▸ Supplied passage:

Appendix H: Accessibility Support
Contents
- H.1 WAI Accessibility Guidelines
- H.2 SVG Content Accessibility Guidelines
This appendix is informative, not normative.
H.1 WAI Accessibility Guidelines
This appendix explains how accessibility guidelines
published by W3C's Web Accessibility Initiative (WAI) apply to
SVG.
- The Web Content Accessibility Guidelines (WCAG) 2.0
[WCAG2]
explains how authors can create Web content that is
accessible to people with disabilities.
- The Authoring Tool Accessibility Guidelines 1.0
[ATAG] explains how
developers can design accessible authoring tools such as SVG
authoring tools. To conform to the
SVG specification, an SVG authoring tool must conform to
ATAG (priority 1). SVG support for element grouping and reuse is relevant to
designing accessible SVG authoring tools.
- The User Agent Accessibility Guidelines 1.0
[UAAG] explains how
developers can design accessible user agents such as
SVG-enabled browsers. To conform to the SVG specification, an
SVG user agent should conform to UAAG. SVG support for
scaling, style sheets, the DOM, and metadata are all relevant
to designing accessible SVG user agents.

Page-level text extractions
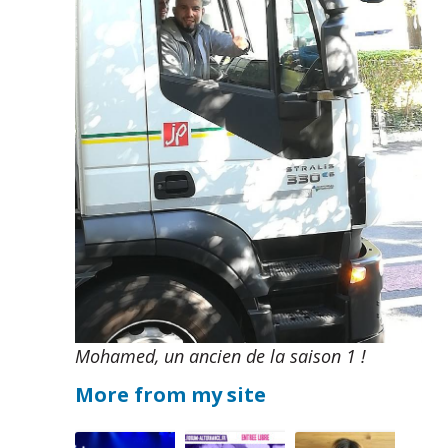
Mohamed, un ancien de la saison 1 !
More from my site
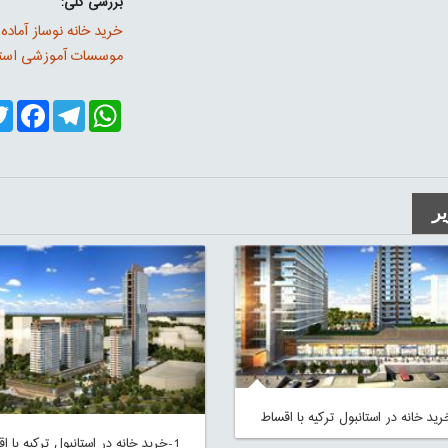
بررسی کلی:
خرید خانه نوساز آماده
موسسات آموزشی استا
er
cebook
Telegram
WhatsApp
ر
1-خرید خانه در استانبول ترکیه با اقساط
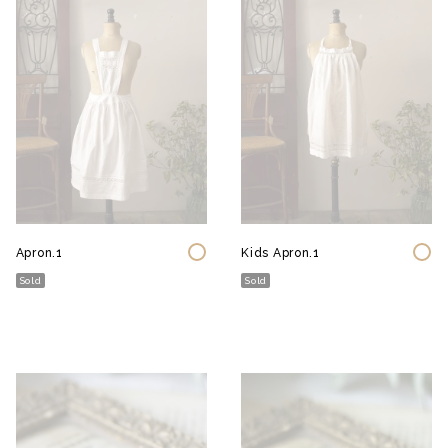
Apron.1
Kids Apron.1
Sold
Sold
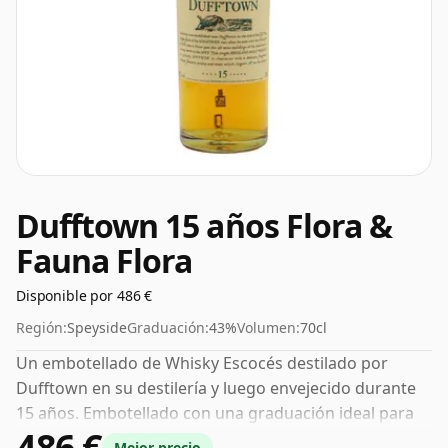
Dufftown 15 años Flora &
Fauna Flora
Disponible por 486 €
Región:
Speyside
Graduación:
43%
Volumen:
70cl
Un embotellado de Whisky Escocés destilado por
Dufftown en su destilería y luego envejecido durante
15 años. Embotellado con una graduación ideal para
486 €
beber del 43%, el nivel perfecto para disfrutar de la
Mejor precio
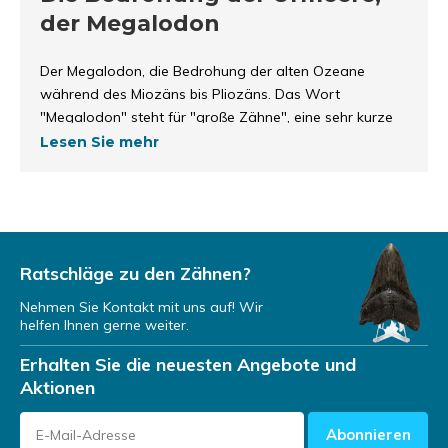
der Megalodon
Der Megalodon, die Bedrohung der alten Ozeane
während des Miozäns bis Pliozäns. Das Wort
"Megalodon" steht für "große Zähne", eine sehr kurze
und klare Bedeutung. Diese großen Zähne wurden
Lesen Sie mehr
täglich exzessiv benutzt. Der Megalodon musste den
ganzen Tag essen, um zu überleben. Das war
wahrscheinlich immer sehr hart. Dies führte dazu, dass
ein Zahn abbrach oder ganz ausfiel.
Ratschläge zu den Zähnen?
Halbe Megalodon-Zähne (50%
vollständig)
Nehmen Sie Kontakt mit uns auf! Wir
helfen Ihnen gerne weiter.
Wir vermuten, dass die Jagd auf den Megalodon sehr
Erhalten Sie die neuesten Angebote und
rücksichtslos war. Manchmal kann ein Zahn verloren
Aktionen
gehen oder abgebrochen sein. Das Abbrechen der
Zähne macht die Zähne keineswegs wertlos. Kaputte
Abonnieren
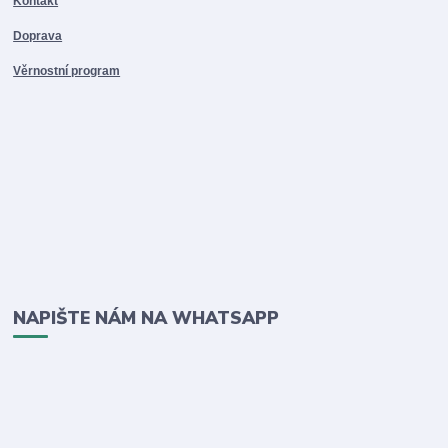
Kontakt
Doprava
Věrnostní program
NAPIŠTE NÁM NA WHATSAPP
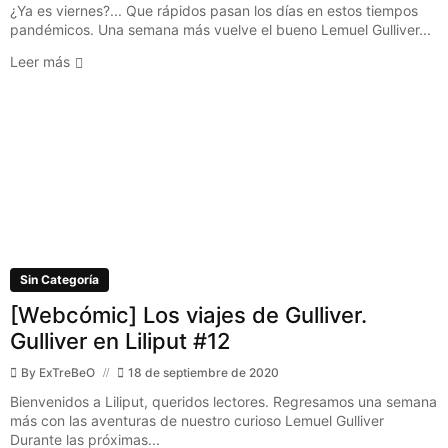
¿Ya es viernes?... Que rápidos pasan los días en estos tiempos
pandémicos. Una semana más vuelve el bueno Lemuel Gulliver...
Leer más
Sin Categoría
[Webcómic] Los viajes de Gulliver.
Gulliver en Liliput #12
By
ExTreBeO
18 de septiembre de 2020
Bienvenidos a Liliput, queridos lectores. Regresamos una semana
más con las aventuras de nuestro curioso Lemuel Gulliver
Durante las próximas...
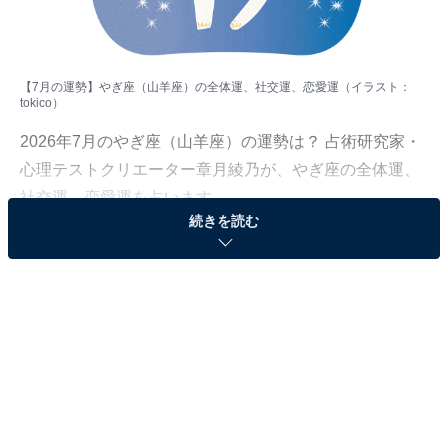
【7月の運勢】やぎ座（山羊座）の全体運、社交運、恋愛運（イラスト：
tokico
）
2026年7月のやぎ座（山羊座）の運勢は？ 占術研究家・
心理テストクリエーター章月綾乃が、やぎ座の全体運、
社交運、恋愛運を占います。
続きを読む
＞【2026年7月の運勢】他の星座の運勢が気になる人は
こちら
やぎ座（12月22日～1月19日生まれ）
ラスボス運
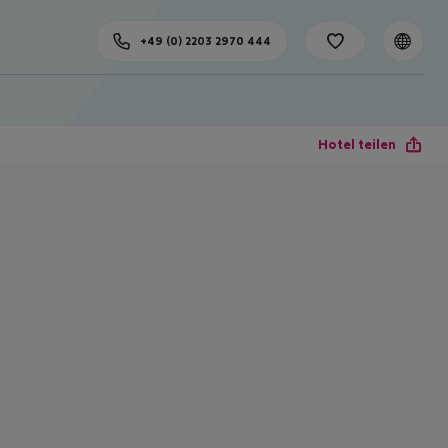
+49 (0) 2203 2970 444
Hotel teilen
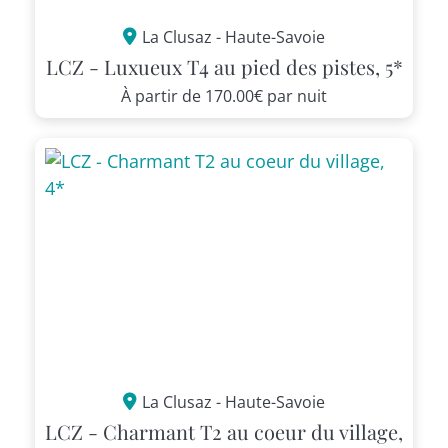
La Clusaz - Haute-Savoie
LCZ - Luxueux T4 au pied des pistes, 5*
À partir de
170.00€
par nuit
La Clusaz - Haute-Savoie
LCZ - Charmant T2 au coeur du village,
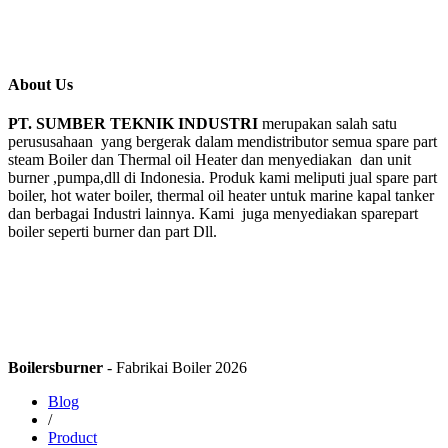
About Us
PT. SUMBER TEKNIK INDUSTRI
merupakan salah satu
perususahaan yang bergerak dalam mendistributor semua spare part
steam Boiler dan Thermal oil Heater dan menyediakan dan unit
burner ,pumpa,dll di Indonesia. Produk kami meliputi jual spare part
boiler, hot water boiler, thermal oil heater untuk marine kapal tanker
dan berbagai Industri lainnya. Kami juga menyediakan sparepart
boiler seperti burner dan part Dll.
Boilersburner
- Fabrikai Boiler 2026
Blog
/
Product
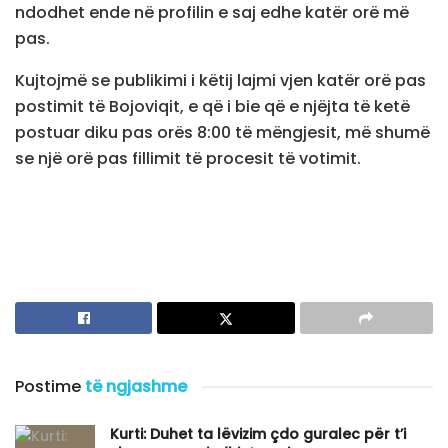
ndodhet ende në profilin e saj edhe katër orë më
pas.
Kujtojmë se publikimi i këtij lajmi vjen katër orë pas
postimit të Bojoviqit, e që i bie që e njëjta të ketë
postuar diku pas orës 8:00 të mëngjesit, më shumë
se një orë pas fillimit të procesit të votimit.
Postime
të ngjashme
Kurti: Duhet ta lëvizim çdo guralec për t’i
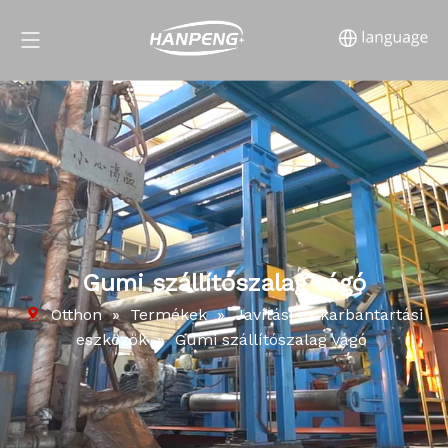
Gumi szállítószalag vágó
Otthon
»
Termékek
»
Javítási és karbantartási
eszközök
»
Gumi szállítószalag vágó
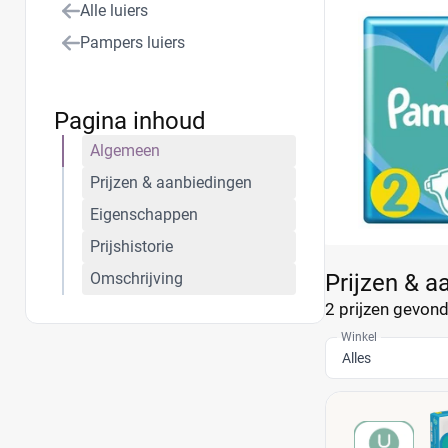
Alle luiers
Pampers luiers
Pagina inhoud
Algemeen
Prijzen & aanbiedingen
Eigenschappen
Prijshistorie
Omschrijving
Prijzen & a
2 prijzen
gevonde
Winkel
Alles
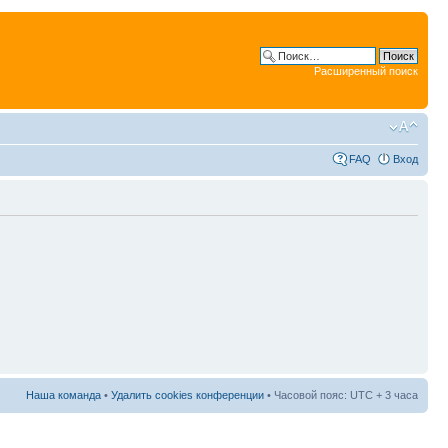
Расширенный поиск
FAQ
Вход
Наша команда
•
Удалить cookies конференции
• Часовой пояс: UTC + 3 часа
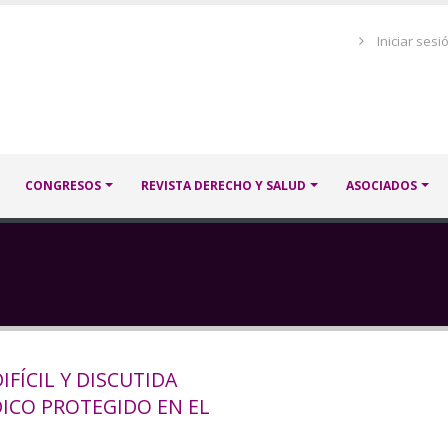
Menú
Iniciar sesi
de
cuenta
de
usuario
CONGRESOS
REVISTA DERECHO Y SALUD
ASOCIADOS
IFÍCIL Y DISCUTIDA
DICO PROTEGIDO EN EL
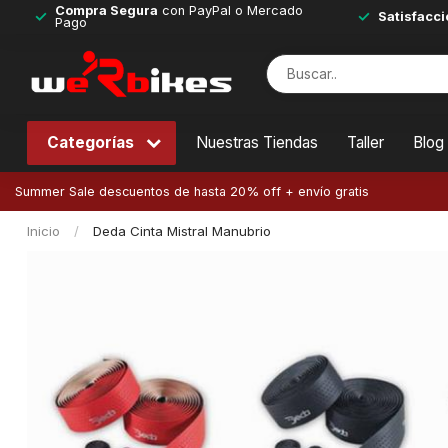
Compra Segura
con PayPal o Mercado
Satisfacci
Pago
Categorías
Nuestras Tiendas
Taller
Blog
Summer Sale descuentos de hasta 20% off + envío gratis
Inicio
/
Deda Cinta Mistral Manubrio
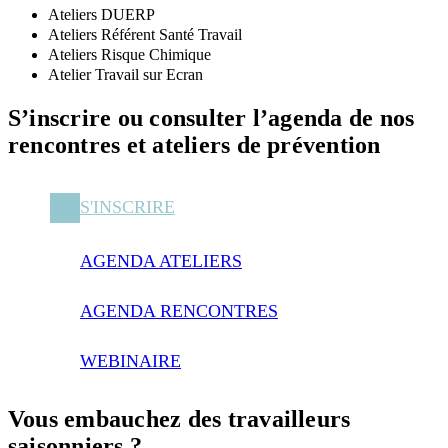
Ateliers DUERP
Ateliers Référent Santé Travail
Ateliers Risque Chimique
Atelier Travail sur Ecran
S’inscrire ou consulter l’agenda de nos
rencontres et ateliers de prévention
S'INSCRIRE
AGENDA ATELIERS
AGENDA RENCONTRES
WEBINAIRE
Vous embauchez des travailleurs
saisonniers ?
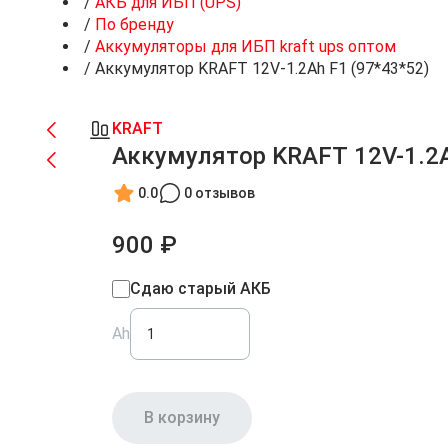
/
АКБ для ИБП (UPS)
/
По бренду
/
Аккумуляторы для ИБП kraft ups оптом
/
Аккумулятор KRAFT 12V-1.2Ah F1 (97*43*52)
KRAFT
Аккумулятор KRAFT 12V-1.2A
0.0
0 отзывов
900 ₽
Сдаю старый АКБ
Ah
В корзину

▸ Required action A:
Duplicate the part of the records that opens with their first line and closes with the line containing "Mejor precio", leaving out the pictures.
▸ Required action B:
Pick up the text on SVG accessibility support after its last sentence and continue it.

▸ Answer space A:
Mohamed, un ancien de la saison 1 !
More from my site
بررسی کلی:
خرید خانه نوساز آماده
موسسات آموزشی استا
er
cebook
Telegram
WhatsApp
ر
1-خرید خانه در استانبول ترکیه با اقساط
Apron.1
Kids Apron.1
Sold
Sold
Dufftown 15 años Flora &
Fauna Flora
Disponible por 486 €
Región:
Speyside
Graduación:
43%
Volumen:
70cl
Un embotellado de Whisky Escocés destilado por
Dufftown en su destilería y luego envejecido durante
15 años. Embotellado con una graduación ideal para
486 €
beber del 43%, el nivel perfecto para disfrutar de la
Mejor precio

▸ Answer space B:
The W3C Note Accessibility Features of SVG
[SVG-ACCESS]
explains in detail how the requirements of the three guidelines
apply to SVG.
H.2 SVG Content Accessibility Guidelines
This section explains briefly how authors can create
accessible SVG documents; it summarizes Accessibility Features of SVG
[SVG-ACCESS].
- Provide text equivalents for
graphics.
-
- When the text content of a graphic (e.g., in a
‘text’ element) explains its function, no text
equivalent is required. Use the ‘title’ child element
to explain the function of ‘text’ elements whose meaning
is not clear from their text content.
- When a graphic does not include explanatory text
content, it requires a text equivalent. If the equivalent
is complex, use the ‘desc’ element, otherwise
use the ‘title’ child element.
- If a graphic is built from meaningful parts, build
the description from meaningful parts.
- Do not rely on color alone.
-
- Do not use color alone to convey information.
- Ensure adequate color contrast. Use style sheets so
that users who require certain color combinations may
apply them through user style sheets.
- Use markup and style sheets and do so
properly.
-
- Represent text as character data, not as images or
curves. Style text with fonts. Authors may describe their
own fonts in SVG.
- Separate structure from presentation.
- Use the ‘g’ element and rich
descriptions to structure SVG documents. Reuse named
objects.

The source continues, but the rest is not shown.